Pickman later was partnered with literary agent Irving Lazar, with whom he’d gone to law school at St. Lawrence U.
Later, Pickman worked as a consultant to Hollywood companies, as well as on the board of directors of the recreational vehicle company Fleetwood Enterprises. He was involved as legal counsel in the recent litigation over the movie and merchandising rights to James Dean.
Pickman originally was a reporter for the Brooklyn Eagle. He segued into showbiz as a publicist for Florenz Ziegfeld, which led him into management of such big bands as Tommy Dorsey, Larry Clinton, Shep Fields and Ted Lewis.
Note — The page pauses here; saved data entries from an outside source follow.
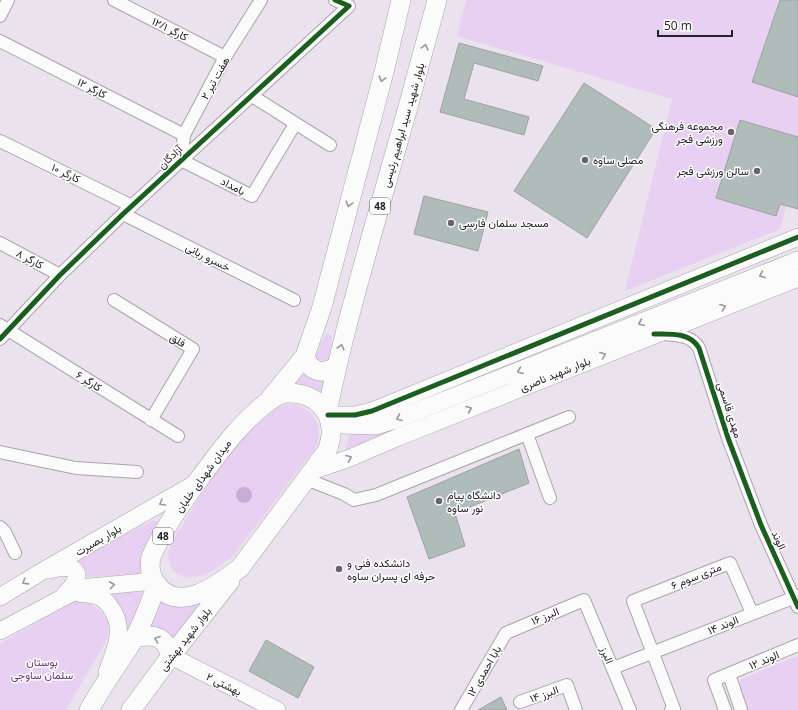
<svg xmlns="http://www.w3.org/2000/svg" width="798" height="710" font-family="'Open Sans',Vazirmatn,sans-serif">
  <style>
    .green { fill: #e7d0f2 }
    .water { fill: #caacd9 }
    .building { fill: #b0bcba; stroke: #a0a0a3 }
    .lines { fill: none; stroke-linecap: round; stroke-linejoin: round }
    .street-casing { stroke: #a9a3ab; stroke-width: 14 }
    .secondary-casing { stroke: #a9a3ab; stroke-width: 18 }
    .primary-casing { stroke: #a9a3ab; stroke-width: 20 }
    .street { stroke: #fcfbfc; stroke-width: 12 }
    .secondary { stroke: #fcfbfc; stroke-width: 17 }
    .primary { stroke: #fcfbfc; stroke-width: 19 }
    .cycleway-casing { stroke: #fff; stroke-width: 8 }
    .cycleway { stroke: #1b5e20; stroke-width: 5 }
    .oneway { stroke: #9b989c }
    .poi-dot { fill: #69646c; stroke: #fff; stroke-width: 1.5 }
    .labels { text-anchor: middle; stroke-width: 3; stroke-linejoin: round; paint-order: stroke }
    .shield { fill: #fff; stroke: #666368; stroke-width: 1 }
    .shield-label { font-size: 10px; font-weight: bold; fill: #242027 }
    .street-label { font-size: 11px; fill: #242027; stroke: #fff }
    .poi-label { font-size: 11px; fill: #242027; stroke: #fff; text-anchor: start }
    .park-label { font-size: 11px; fill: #66337d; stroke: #fff }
  </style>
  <rect width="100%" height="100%" fill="#eae3ed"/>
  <path class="green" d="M466 0H798V165L780 229 625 291 672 99 457 36Z
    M644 330 345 452 350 432Z
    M326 333 332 336 325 393 312 388 292 386 318 352Z
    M292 404C315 408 324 426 316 447L233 556C218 568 191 589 173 570 169 564 167 557 169 550 171 541 177 533 182 526 203 490 228 452 259 423 264 419 269 413 275 409 280 406 286 405 292 404Z
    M153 520 158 522 141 571 137 576 126 575 87 577C86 569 82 565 75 561Z
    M102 591H138L144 594 127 632C126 612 119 601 102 591Z
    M159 597 206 601 171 641 147 630Z
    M74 601H82L90 603 101 611 109 622 108 638 66 710H0V644Z
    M798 656V710H747L739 688 741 679Z"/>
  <path class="water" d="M236 495a8 8 0 1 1 16 0a8 8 0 1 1-16 0Z"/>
  <path class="building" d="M780 0H798V97L752 82Z
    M459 43 543 66 538 81 474 63 464 99 529 117 524 135 440 112Z
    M584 83 656 129 587 238 514 191Z
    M740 120 798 137V209L780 204 776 216 716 198Z
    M424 196 488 212 478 251 414 234Z
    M519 449 529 483 455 513 465 546 429 559 407 497Z
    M266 640 314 667 298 698 249 671Z
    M501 697 507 710H478Z"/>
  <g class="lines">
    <defs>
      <path id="street" d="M114 0 225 57
        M0 16 8 0
        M0 41 184 135
        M252 96 330 145
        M0 141 132 206
        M181 160 184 135 225 57 261 0
        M181 160 252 196 295 124
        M123 214 294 300
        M0 243 60 275
        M114 300 193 349 151 420
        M0 325 178 436
        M663 334C677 335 691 335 699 348L728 438 761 525 798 607
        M0 339 60 275 123 214 349 6 335 0
        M527 434 550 498
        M0 452 76 468 137 472
        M306 479 344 494 354 500 376 495 569 417
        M0 527 5 532 15 553
        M613 668 798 596
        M729 674 741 710
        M520 702 567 685 576 710
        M461 710 506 633 584 600 630 710
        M671 710 674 709 633 601 730 563 752 613
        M725 710 714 680 798 645"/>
      <path id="secondary" d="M328 415H355L372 411 798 237
        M342 425 376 426 392 421 798 260
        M312 471 350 458 396 438 798 278
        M49 570C76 562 87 573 65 594
        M79 593C85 594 92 594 97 596 103 598 108 603 111 608 126 629 115 650 107 672
        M0 597 41 572 196 483
        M0 631 81 588 154 581
        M171 656 277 710"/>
      <path id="primary" d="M305 356C310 372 322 375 336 367
        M285 393C320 391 340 419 327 451L240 568C220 583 180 614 158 586 150 577 149 568 151 557 164 527 184 500 203 474 222 448 243 420 269 401 274 397 279 395 285 393Z
        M269 400 305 356 322 307 384 72 401 0
        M327 413C340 346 359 281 377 216 398 144 418 72 437 0
        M134 638C154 633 165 636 171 656
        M89 710C102 686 118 665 132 642 143 624 149 604 157 585
        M131 710 171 656 230 581"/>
    </defs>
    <use href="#street" class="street-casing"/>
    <use href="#secondary" class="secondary-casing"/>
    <use href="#primary" class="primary-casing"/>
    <use href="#street" class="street"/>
    <use href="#secondary" class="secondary"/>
    <use href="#primary" class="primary"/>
    <defs>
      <path id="cycleway" d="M654 334C670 334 690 332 699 348L728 438 761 525 798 607
        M0 339 60 275 123 214 349 6 335 0
        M328 415H355L372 411 798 237"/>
    </defs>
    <use href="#cycleway" class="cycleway-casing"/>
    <use href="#cycleway" class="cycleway"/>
  </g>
  <defs><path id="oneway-chevron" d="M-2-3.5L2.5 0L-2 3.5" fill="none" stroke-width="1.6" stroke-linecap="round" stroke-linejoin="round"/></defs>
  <g class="oneway">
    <use href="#oneway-chevron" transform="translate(425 47) rotate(-75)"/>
    <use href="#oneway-chevron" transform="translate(382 79) rotate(105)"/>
    <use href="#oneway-chevron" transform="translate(349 204) rotate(105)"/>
    <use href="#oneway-chevron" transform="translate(762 275) rotate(158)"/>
    <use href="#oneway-chevron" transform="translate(723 307) rotate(-21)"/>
    <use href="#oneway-chevron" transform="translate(641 323) rotate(158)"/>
    <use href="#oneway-chevron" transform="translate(341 347) rotate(-75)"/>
    <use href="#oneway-chevron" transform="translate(603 355) rotate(-22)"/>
    <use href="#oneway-chevron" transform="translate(520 371) rotate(158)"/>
    <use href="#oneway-chevron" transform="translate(469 409) rotate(-22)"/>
    <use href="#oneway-chevron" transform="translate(399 418) rotate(158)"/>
    <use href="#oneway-chevron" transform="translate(349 458) rotate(-21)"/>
    <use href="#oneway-chevron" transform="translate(162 503) rotate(150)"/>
    <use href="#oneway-chevron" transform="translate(25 582) rotate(148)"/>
    <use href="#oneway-chevron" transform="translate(112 585) rotate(-6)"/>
    <use href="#oneway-chevron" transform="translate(157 639) rotate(-160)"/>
  </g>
  <g class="poi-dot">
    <circle cx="731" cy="132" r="4"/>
    <circle cx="585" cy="160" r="4"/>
    <circle cx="757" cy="171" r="4"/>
    <circle cx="451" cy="223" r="4"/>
    <circle cx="439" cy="501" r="4"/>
    <circle cx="339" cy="569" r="4"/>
  </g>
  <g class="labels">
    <g class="shield">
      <rect x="370" y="198" width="20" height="16" rx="3"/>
      <rect x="153" y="528" width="20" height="16" rx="3"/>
    </g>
    <g class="shield-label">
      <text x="380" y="210">48</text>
      <text x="163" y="540">48</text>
    </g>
    <g class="street-label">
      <text transform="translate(170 29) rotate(27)" y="4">کارگر ۱۲/۱</text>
      <text transform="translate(215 78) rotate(-61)" y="4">هفت تیر ۲</text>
      <text transform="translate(92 88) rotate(27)" y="4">کارگر ۱۲</text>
      <text transform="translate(403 125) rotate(-74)" y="4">بلوار شهید سید ابراهیم رئیسی</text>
      <text transform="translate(170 157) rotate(-43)" y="4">آزادگان</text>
      <text transform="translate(66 173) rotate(26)" y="4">کارگر ۱۰</text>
      <text transform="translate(233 186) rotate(27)" y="4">بامداد</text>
      <text transform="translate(208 257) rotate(27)" y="4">خسرو ربانی</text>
      <text transform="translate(30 259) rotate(28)" y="4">کارگر ۸</text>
      <text transform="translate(178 340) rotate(31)" y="4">فلق</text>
      <text transform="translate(555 374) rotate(-22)" y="4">بلوار شهید ناصری</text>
      <text transform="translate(89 381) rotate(32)" y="4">کارگر ۶</text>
      <text transform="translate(730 410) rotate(72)" y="4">مهدی قاسمی</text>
      <text transform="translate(203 476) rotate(-54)" y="4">میدان شهدای خلبان</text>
      <text transform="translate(98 540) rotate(-30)" y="4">بلوار بصیرت</text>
      <text transform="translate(779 540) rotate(65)" y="4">الوند</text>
      <text transform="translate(696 576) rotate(-22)" y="4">۶ متری سوم</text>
      <text transform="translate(545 616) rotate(-23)" y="4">البرز ۱۶</text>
      <text transform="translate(723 625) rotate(-22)" y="4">الوند ۱۴</text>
      <text transform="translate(185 639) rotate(-52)" y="4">بلوار شهید بهشتی</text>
      <text transform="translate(607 655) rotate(67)" y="4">البرز</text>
      <text transform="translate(764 660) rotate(-23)" y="4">الوند ۱۲</text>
      <text transform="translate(484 671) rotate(-60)" y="4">بابا احمدی ۱۲</text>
      <text transform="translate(224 684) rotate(26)" y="4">بهشتی ۲</text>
      <text transform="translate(544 694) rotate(-20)" y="4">البرز ۱۴</text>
    </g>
    <g class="poi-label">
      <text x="723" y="130" text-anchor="end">مجموعه فرهنگی<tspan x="723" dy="13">ورزشی فجر</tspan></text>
      <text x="593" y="164">مصلی ساوه</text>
      <text x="749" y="175" text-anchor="end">سالن ورزشی فجر</text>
      <text x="459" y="227">مسجد سلمان فارسی</text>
      <text x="447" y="499">دانشگاه پیام<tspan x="447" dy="13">نور ساوه</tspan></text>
      <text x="347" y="567">دانشکده فنی و<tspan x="347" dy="13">حرفه ای پسران ساوه</tspan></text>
    </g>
    <g class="park-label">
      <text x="42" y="666">بوستان<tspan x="42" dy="13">سلمان ساوجی</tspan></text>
    </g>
  </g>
  <path d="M658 30v6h74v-6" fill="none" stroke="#242027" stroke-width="2"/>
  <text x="664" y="30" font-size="12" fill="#242027" stroke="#ffffff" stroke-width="3" paint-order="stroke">50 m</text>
</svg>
In the late 1930s, Pickman worked as an exec in the band department of MCA, helping establish the company’s Beverly Hills office. He served in the U.S. Army during World War II, serving for a time as an aide to the Commanding general at Hampton Roads, Va., port of embarkation.
Pickman is survived by his son Charles Pickman, daughter Carrie Powers, a sister, two brothers and one grandchild.
Services are scheduled for today at 2 p.m. at Pierce Bros. Westwood Memorial Park.